How is Sleep Apnea treated?

Sleep apnea is a condition where a person experiences abnormal breathing during sleep due to the soft tissue in the rear of the throat collapsing. They tend to have many extended pauses in their breath when they sleep. These temporary breathing pauses cause lower-quality sleep and affect the body’s oxygen supply, leading to potentially serious health consequences. Warning signs include loud snoring and gasping sounds as you sleep.

Some of the common symptoms include:

  • Disrupted breathing where breathing becomes labored or even stops for up to a minute at a time.
  • Excessive daytime sleepiness
  • Morning headaches
  • Irritability
  • Limited attention span or difficulty thinking clearly

Sleep apnea occurs in approximately 25% of men and nearly 10% of women. Sleep apnea affects people of all ages, even including babies and children. Particularly people over the age of 50 and those who are overweight are susceptible to sleep apnea.

How is Sleep Apnea treated?

You may be able to treat mild sleep apnea by making some lifestyle changes. Your primary care provider may recommend that you:

  • Lose weight.
  • Not use alcohol and sleeping pills.
  • Change sleep positions to improve breathing.
  • Stop smoking.
  • Use a Continuous Positive Airway Pressure (CPAP) machine (while wearing a mask you wear over your nose and mouth while you sleep, a device delivers a constant flow of air)

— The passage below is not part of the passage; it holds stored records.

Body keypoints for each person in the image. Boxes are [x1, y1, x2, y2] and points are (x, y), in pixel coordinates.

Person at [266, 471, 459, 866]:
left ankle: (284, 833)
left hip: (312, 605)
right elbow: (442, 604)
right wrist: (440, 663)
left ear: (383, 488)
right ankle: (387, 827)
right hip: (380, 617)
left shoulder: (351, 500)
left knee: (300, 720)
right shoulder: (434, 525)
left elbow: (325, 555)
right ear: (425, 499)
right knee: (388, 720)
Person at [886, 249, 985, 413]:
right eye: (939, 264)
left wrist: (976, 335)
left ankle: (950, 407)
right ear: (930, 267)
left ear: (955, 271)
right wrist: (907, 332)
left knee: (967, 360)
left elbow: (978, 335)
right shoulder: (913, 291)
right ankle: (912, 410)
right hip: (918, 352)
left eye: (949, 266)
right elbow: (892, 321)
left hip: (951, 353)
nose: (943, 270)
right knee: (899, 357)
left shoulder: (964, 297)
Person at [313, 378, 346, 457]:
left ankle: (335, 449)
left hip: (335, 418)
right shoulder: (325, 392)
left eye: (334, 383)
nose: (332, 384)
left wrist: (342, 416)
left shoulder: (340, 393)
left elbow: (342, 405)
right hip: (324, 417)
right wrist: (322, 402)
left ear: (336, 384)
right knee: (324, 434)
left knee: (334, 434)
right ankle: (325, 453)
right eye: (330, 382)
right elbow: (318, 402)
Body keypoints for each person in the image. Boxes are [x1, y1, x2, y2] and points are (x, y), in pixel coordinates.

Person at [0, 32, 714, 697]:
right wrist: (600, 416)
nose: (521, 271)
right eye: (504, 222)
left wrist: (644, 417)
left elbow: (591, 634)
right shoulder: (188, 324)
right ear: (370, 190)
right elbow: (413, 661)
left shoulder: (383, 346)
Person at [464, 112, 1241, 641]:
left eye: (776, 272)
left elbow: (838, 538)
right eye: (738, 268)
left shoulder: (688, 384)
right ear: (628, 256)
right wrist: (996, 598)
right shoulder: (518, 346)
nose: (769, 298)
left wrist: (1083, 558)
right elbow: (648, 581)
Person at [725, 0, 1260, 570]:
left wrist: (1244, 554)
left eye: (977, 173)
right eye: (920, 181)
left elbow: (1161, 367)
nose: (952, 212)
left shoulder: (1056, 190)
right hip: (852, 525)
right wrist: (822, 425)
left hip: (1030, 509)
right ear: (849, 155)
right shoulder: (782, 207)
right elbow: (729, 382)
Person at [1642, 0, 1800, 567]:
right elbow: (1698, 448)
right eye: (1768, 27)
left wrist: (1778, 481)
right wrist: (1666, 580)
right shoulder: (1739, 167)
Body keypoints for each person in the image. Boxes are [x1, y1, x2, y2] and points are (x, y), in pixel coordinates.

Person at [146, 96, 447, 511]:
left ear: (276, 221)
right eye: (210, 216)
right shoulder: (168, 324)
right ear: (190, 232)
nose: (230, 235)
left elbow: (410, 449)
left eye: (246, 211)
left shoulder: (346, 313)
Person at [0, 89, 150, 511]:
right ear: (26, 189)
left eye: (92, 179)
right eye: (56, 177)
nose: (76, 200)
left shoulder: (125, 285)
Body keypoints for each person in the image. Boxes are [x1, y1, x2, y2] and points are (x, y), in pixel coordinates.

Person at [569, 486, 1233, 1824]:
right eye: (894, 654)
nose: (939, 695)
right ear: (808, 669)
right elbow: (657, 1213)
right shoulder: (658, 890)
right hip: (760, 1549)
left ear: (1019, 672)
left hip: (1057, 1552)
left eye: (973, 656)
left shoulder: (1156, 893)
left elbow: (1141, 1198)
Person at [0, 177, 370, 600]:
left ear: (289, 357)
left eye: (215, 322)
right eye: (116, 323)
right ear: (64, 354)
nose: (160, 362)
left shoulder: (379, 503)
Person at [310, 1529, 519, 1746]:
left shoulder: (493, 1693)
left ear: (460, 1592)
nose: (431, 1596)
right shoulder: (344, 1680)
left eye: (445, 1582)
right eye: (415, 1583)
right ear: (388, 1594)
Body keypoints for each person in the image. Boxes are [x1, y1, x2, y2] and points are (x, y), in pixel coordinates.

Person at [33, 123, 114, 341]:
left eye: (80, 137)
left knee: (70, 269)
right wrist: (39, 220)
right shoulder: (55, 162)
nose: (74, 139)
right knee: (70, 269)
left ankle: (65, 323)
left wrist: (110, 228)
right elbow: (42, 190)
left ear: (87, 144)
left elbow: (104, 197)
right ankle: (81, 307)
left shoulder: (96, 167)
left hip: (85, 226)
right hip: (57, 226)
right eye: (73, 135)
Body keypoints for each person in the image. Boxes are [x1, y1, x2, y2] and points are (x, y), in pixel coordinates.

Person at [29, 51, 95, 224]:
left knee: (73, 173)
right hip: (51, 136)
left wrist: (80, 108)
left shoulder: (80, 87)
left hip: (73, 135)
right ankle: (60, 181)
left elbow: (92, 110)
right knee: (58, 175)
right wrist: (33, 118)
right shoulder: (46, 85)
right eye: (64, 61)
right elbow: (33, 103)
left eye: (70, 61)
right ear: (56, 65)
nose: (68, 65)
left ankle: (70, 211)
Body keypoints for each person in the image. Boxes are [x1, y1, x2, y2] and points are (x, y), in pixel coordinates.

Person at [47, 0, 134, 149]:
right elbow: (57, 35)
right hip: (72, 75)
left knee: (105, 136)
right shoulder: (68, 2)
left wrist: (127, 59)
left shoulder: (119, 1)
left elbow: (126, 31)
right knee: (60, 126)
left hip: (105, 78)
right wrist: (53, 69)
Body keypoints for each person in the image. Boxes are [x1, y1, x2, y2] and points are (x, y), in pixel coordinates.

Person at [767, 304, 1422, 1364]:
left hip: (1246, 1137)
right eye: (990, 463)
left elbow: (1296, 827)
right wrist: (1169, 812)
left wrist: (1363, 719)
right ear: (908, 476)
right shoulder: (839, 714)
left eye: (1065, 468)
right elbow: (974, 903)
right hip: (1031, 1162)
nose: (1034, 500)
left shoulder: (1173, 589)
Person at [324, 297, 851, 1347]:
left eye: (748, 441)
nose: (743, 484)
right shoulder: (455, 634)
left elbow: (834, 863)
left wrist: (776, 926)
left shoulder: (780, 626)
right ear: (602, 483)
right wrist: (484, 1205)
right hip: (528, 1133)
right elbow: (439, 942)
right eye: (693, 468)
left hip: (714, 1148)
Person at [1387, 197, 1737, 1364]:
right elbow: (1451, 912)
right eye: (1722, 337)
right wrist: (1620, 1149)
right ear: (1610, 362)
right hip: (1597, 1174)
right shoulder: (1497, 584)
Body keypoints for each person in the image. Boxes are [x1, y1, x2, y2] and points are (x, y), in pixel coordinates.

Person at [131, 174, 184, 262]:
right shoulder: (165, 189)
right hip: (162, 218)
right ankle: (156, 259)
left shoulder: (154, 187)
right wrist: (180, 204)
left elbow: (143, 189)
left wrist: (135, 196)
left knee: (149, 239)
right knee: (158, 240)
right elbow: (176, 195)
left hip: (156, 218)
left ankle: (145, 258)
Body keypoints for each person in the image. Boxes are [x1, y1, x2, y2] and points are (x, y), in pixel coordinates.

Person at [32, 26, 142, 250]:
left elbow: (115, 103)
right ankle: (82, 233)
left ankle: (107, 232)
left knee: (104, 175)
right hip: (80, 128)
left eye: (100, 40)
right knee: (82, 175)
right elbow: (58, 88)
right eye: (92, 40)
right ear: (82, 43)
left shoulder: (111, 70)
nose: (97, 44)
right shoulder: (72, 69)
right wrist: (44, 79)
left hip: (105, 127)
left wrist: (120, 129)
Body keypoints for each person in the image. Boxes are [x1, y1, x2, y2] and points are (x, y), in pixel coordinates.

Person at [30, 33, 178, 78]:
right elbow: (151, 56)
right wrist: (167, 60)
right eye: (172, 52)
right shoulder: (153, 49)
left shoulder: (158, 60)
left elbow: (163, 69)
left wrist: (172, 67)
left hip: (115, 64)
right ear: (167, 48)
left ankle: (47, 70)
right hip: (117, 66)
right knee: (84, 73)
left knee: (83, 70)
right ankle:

It is essential to consult a medical professional if you experience or if your partner observes the following:

  • Snoring loud enough to disturb your sleep or that of others.
  • Waking up gasping or choking.
  • Intermittent pauses in your breathing during sleep.
  • Excessive daytime drowsiness, which may cause you to fall asleep while you’re working, watching television, or even driving a vehicle.